L’entreprise Veganz, chaîne allemande de supermarchés vegans, est en faillite, en apparence. Les choses sont un peu plus compliquées que cela et voyons ce qu’il en est.
Il existe aujourd’hui huit supermarchés vegans Veganz : à Berlin (où il y en a trois), Leipzig, Hambourg, Essen, Cologne, à quoi s’ajoutent Prague et Vienne.
Plusieurs ont déjà fermé, comme celui de Munich il y a six mois ou encore de Francfort la semaine dernière, et sur les huit supermarchés n’en subsisteront plus que quatre. Le projet d’en ouvrir un à Portland, dans l’Oregon, la fameuse ville « alternative » aux Etats-Unis, a été repoussé.

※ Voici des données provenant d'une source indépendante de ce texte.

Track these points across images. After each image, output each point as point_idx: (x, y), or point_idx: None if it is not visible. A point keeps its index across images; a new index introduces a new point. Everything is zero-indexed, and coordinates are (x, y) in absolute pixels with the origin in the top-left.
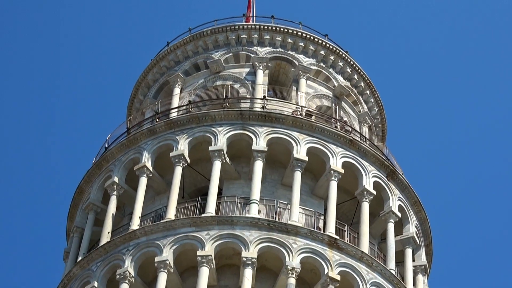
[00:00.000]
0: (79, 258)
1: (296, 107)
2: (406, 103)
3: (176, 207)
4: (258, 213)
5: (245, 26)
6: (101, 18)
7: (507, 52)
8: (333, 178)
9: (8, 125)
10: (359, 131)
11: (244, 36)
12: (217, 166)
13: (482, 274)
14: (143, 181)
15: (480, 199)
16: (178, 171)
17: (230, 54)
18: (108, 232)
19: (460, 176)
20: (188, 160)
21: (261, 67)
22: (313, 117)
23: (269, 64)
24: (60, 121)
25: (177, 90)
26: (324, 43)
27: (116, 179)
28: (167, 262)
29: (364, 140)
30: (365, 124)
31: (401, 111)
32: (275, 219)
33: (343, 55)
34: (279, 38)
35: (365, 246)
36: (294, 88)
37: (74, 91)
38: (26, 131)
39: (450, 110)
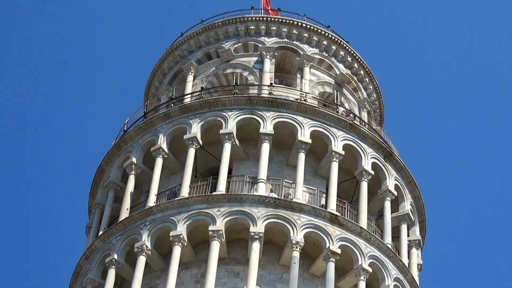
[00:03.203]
0: (100, 233)
1: (301, 94)
2: (403, 90)
3: (190, 186)
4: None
5: (254, 18)
6: (122, 12)
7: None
8: (334, 159)
9: (39, 110)
10: (359, 116)
11: (252, 27)
12: (227, 148)
13: (471, 248)
14: (159, 162)
15: (470, 179)
16: (191, 152)
17: (240, 44)
18: (127, 209)
19: (452, 157)
20: (201, 142)
21: (268, 56)
22: (317, 102)
23: (275, 53)
24: (83, 106)
25: (190, 77)
26: (326, 34)
27: (134, 160)
28: (181, 236)
29: (363, 124)
30: (364, 109)
31: (398, 97)
32: (281, 197)
33: (344, 45)
34: (285, 29)
35: (363, 222)
36: (298, 75)
37: (97, 79)
38: (54, 116)
39: (444, 95)
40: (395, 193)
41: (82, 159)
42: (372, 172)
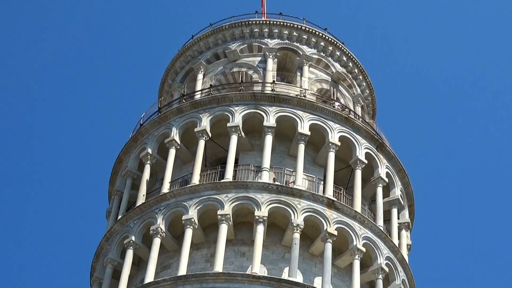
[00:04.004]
0: (119, 217)
1: (300, 90)
2: (394, 86)
3: (200, 174)
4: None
5: (258, 22)
6: (140, 17)
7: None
8: (331, 150)
9: (67, 107)
10: (353, 110)
11: (256, 30)
12: (234, 139)
13: (456, 230)
14: (172, 152)
15: (456, 166)
16: (201, 143)
17: (245, 45)
18: (143, 195)
19: (439, 147)
20: (210, 135)
21: (271, 56)
22: (315, 98)
23: (277, 54)
24: (104, 103)
25: (200, 76)
26: (323, 36)
27: (149, 151)
28: (193, 219)
29: (358, 117)
30: (358, 104)
31: (389, 93)
32: (283, 184)
33: (340, 46)
34: (286, 32)
35: (358, 206)
36: (298, 74)
37: (116, 78)
38: (79, 112)
39: (432, 91)
40: (386, 180)
41: (103, 150)
42: (366, 161)
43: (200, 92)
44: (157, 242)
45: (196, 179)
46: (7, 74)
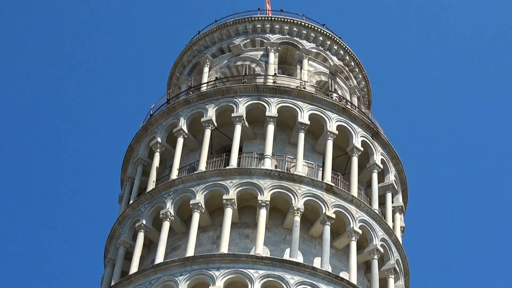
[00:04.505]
0: (131, 202)
1: (300, 82)
2: (389, 78)
3: (206, 161)
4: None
5: (260, 18)
6: (149, 15)
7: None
8: (329, 138)
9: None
10: (350, 101)
11: (259, 25)
12: (238, 128)
13: (447, 213)
14: (180, 141)
15: (446, 153)
16: (208, 133)
17: (248, 40)
18: (153, 181)
19: (431, 135)
20: (215, 124)
21: (272, 50)
22: (314, 89)
23: (278, 48)
24: (116, 95)
25: (206, 69)
26: (322, 31)
27: (159, 139)
28: (200, 204)
29: (354, 108)
30: (354, 95)
31: (384, 84)
32: (284, 170)
33: (337, 40)
34: (287, 27)
35: (354, 191)
36: (298, 67)
37: (128, 72)
38: (93, 104)
39: (425, 81)
40: (381, 166)
41: (115, 139)
42: (362, 149)
43: (206, 85)
44: (166, 225)
45: (202, 166)
46: (29, 63)
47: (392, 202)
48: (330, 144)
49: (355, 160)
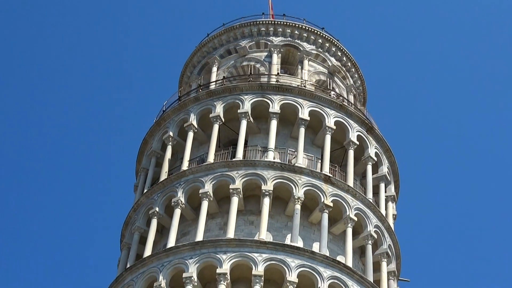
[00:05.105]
0: (145, 191)
1: (301, 81)
2: (383, 77)
3: (214, 154)
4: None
5: (264, 22)
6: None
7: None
8: (327, 132)
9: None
10: (346, 98)
11: (263, 29)
12: (243, 124)
13: (437, 202)
14: (190, 135)
15: (436, 146)
16: (216, 127)
17: (253, 42)
18: (166, 172)
19: (421, 129)
20: (223, 120)
21: (275, 52)
22: (314, 88)
23: (281, 49)
24: (134, 93)
25: (214, 69)
26: (321, 34)
27: (171, 133)
28: (208, 193)
29: (350, 105)
30: (351, 93)
31: (378, 83)
32: (286, 162)
33: (335, 43)
34: (289, 31)
35: (350, 181)
36: (299, 67)
37: (143, 71)
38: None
39: (417, 80)
40: (375, 159)
41: (131, 133)
42: (357, 142)
43: (214, 83)
44: (177, 212)
45: (211, 158)
46: (43, 59)
47: (385, 192)
48: (328, 138)
49: (351, 153)
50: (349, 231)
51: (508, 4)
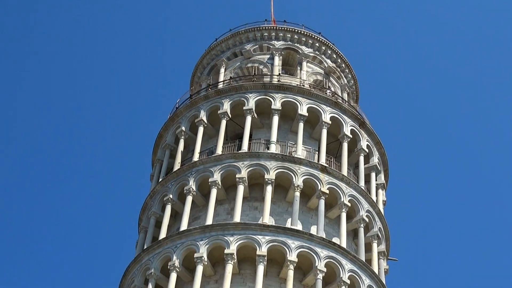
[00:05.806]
0: (160, 179)
1: (300, 81)
2: (374, 76)
3: (222, 146)
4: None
5: (267, 27)
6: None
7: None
8: (324, 127)
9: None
10: (341, 96)
11: (266, 34)
12: (248, 119)
13: (423, 188)
14: (200, 129)
15: (422, 138)
16: (223, 123)
17: (257, 45)
18: (179, 163)
19: (409, 123)
20: (230, 116)
21: (277, 54)
22: (312, 87)
23: (282, 52)
24: (151, 92)
25: (222, 70)
26: (318, 38)
27: (183, 128)
28: (217, 181)
29: (344, 102)
30: (345, 91)
31: (369, 82)
32: (286, 153)
33: (331, 46)
34: (289, 35)
35: (344, 171)
36: (299, 68)
37: (159, 73)
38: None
39: (407, 78)
40: (367, 150)
41: (148, 128)
42: (351, 136)
43: (222, 83)
44: (189, 199)
45: (219, 150)
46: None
47: (376, 180)
48: (324, 132)
49: (345, 145)
50: (343, 216)
51: (494, 2)
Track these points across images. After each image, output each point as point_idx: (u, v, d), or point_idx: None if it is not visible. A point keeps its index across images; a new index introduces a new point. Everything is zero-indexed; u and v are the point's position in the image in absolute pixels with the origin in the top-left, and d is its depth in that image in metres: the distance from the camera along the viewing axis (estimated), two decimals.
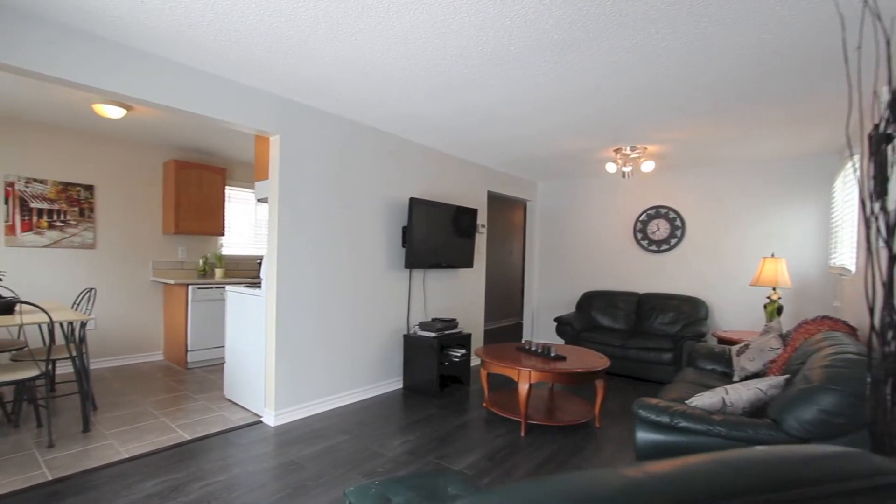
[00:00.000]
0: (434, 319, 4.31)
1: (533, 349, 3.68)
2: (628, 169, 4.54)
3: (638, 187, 5.77)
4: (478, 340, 5.44)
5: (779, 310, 4.12)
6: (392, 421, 3.47)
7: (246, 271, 5.84)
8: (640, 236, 5.71)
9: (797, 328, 3.02)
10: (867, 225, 1.06)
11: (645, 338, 4.81)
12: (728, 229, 5.13)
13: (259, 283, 3.86)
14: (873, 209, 1.06)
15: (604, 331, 5.24)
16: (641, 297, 5.46)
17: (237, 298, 3.75)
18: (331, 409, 3.67)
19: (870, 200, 1.07)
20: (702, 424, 1.99)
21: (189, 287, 4.71)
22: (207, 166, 5.17)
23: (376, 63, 2.68)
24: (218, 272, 5.20)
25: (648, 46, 2.38)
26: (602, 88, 2.97)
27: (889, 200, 1.07)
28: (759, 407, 2.14)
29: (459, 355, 4.32)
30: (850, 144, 3.31)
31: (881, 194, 1.07)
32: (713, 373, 3.44)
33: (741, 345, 3.38)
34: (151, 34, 2.40)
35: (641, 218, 5.71)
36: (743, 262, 5.02)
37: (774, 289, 4.19)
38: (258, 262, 5.51)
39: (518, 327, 8.22)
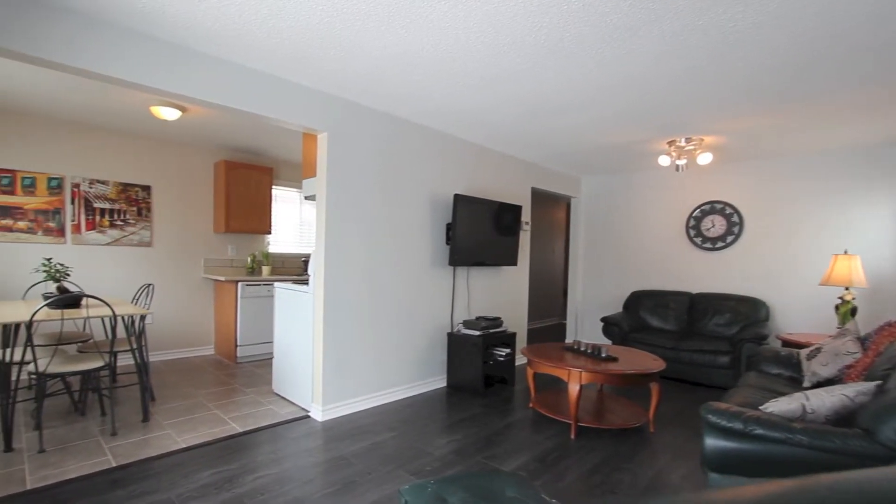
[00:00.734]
0: (478, 318, 4.24)
1: (582, 349, 3.56)
2: (682, 162, 4.32)
3: (690, 182, 5.49)
4: (521, 340, 5.34)
5: (853, 311, 3.81)
6: (437, 419, 3.42)
7: (291, 269, 5.96)
8: (694, 233, 5.44)
9: (879, 331, 2.77)
10: None
11: (699, 339, 4.57)
12: (792, 225, 4.79)
13: (306, 281, 3.91)
14: None
15: (654, 332, 5.02)
16: (694, 297, 5.20)
17: (286, 295, 3.81)
18: (376, 406, 3.67)
19: None
20: (780, 432, 1.84)
21: (238, 284, 4.84)
22: (255, 166, 5.31)
23: (425, 55, 2.64)
24: (265, 270, 5.32)
25: (715, 27, 2.23)
26: (659, 75, 2.82)
27: None
28: (844, 415, 1.96)
29: (504, 354, 4.23)
30: None
31: None
32: (779, 378, 3.21)
33: (811, 348, 3.14)
34: (205, 34, 2.45)
35: (695, 214, 5.43)
36: (809, 261, 4.68)
37: (847, 288, 3.88)
38: (304, 260, 5.61)
39: (560, 327, 8.03)
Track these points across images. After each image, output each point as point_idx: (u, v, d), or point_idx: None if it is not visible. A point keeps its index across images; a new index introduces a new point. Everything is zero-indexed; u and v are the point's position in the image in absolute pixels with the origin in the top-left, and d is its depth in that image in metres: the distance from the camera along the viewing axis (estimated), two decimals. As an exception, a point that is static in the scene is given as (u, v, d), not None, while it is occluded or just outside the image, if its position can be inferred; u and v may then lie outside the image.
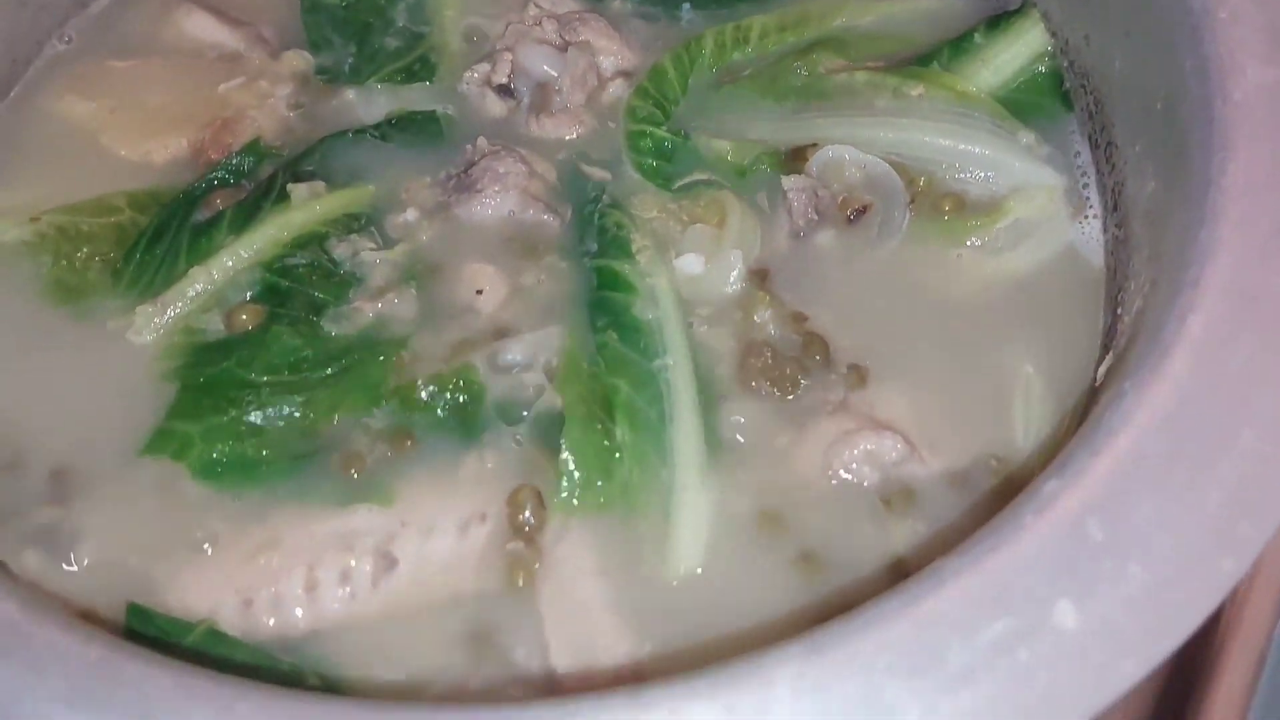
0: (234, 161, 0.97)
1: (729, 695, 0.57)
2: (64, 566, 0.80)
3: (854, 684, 0.57)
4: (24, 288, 0.93)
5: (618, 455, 0.82)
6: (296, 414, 0.84)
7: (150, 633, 0.77)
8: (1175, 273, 0.70)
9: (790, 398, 0.86)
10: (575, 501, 0.81)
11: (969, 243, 0.92)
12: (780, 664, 0.58)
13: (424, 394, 0.85)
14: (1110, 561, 0.60)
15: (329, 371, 0.87)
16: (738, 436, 0.85)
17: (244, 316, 0.88)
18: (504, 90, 1.00)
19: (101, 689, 0.59)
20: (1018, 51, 0.98)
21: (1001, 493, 0.81)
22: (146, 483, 0.83)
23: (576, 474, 0.82)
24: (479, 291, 0.90)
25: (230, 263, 0.90)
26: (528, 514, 0.81)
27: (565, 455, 0.82)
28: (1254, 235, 0.69)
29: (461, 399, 0.85)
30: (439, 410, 0.85)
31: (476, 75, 1.01)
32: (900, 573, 0.78)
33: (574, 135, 0.99)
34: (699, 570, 0.80)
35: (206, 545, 0.81)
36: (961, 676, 0.57)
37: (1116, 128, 0.91)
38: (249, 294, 0.90)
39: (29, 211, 0.94)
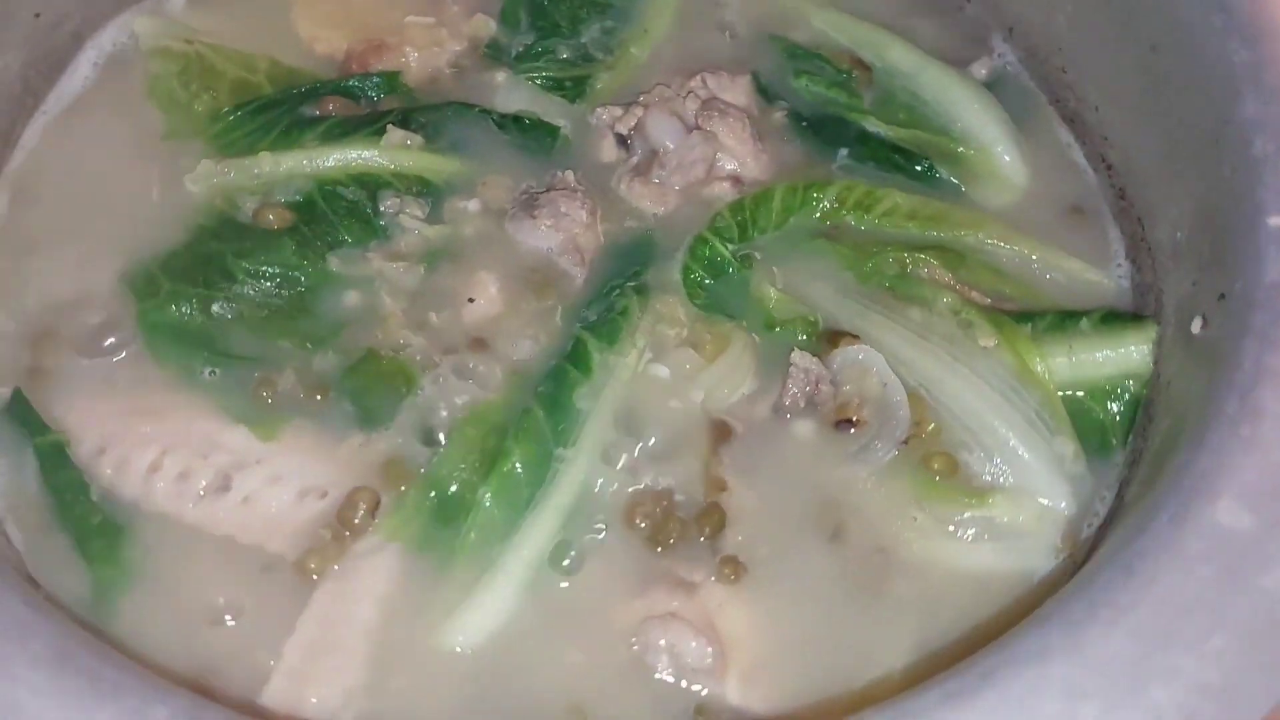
0: (367, 80, 1.00)
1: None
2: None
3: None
4: (143, 85, 1.00)
5: (468, 512, 0.81)
6: (246, 315, 0.88)
7: (18, 418, 0.84)
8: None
9: (656, 551, 0.81)
10: (400, 528, 0.81)
11: (936, 512, 0.82)
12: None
13: (362, 364, 0.87)
14: None
15: (303, 299, 0.90)
16: (584, 554, 0.81)
17: (271, 216, 0.92)
18: (621, 140, 0.98)
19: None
20: (1112, 358, 0.85)
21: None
22: (116, 311, 0.89)
23: (419, 506, 0.81)
24: (470, 300, 0.90)
25: (298, 164, 0.93)
26: (359, 514, 0.81)
27: (419, 485, 0.82)
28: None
29: (385, 386, 0.86)
30: (362, 382, 0.86)
31: (606, 115, 0.99)
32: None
33: (656, 212, 0.95)
34: (463, 650, 0.78)
35: (112, 385, 0.87)
36: None
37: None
38: (289, 197, 0.93)
39: (193, 34, 1.02)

Car le problème est le suivant : les supermarchés traditionnels proposent de plus en plus de produits vegans. En Allemagne et en Autriche, les restaurants tout comme les supermarchés ne peuvent pas ne pas proposer du vegan, c’est impossible.
Veganz le sait bien et cesse donc son projet d’ouvrir 60 supermarchés en Europe. Il n’y aura pas de Veganz en France…
Et, dans ce cadre, Veganz a en fait organisé sa propre faillite des supermarchés, afin de se concentrer sur la production de ses gammes de produits et la distribution de ceux-ci.
L’entreprise d’investissement vegan allemande Katjesgreenfood a dans la foulée renforcé sa position dans Veganz, passant de 5 % à 11 %.
Il est bien plus intéressant pour Veganz, d’un point de vue économique, de passer par des supermarchés traditionnels comme par exemple Edeka, leader en Allemagne, Kaufland, Netto, Müller ou encore Spar en Autriche.
Pourquoi s’ennuyer avec des supermarchés, si les profits peuvent être élargis à ceux d’un pays tout entier ?
Surtout que les supemarchés vegans dépendent d’une tendance.
Berlin et Vienne sont des villes où il existe une très forte scène alternative, avec une extrême-gauche très forte ne concevant pas que le véganisme ne soit pas une valeur reconnue.
Mais ce n’est pas le cas à Francfort, où Veganz vient de fermer. Dans cette ville le Café Edelkiosk qui avait ouvert en 2012 a fermé en novembre 2016, au même moment que le Wondergood. Le Café Extravegant et le bistro vegan d’une boucherie bio n’ont tenu que quelques mois en 2015.
Une ville comme Vienne peut avoir deux supermarchés vegans (Veganz et Maran Vegan), Berlin trois Veganz, mais ailleurs c’est un problème car la masse critique n’est pas atteinte et n’est pas prête de l’être si les supermarchés distribuent du vegan…
A Francfort, à deux pas de Veganz on trouvait ainsi plusieurs DM, qui distribuent des produits Veganz, par exemple.
Or, on sait bien que le capitalisme rime avec produire toujours plus. Comme Veganz espérait gagner l’année dernière 80 millions et n’en a eu que 56 (contre 25 il y a deux ans), le projet d’accumulation ne marche pas, donc les magasins rentables… ferment.
Car Veganz n’est pas un projet militant pour agglomérer les 900 000 végétaliens en Allemagne, mais une entreprise comme une autre…
Bien sûr, son facebook contient de nombreuses images pro-animaux. Mais ce n’est pas pour autant que Veganz se sent lié ou dépendant d’un mouvement : l’entreprise a ses propres priorités.
C’est en tout cas historique et cela montre bien une chose : le véganisme n’existe dans le cadre de cette société que comme petite minorité intégrée à la vaste tendance dominante de l’exploitation animale.
Si Herta et Fleury Michon se mettent au végétal, c’est pour s’occuper également de cette « niche », cette part de marché.
C’est bien la preuve que le véganisme n’existe que comme forme universelle et antagonique aux valeurs de cette société : quel est le sens d’un véganisme réduit à une consommation de produits d’un rayon au milieu de produits fondés sur l’exploitation animale ?
Cela peut satisfaire sa consommation personnelle, mais c’est bien tout sauf révolutionnaire.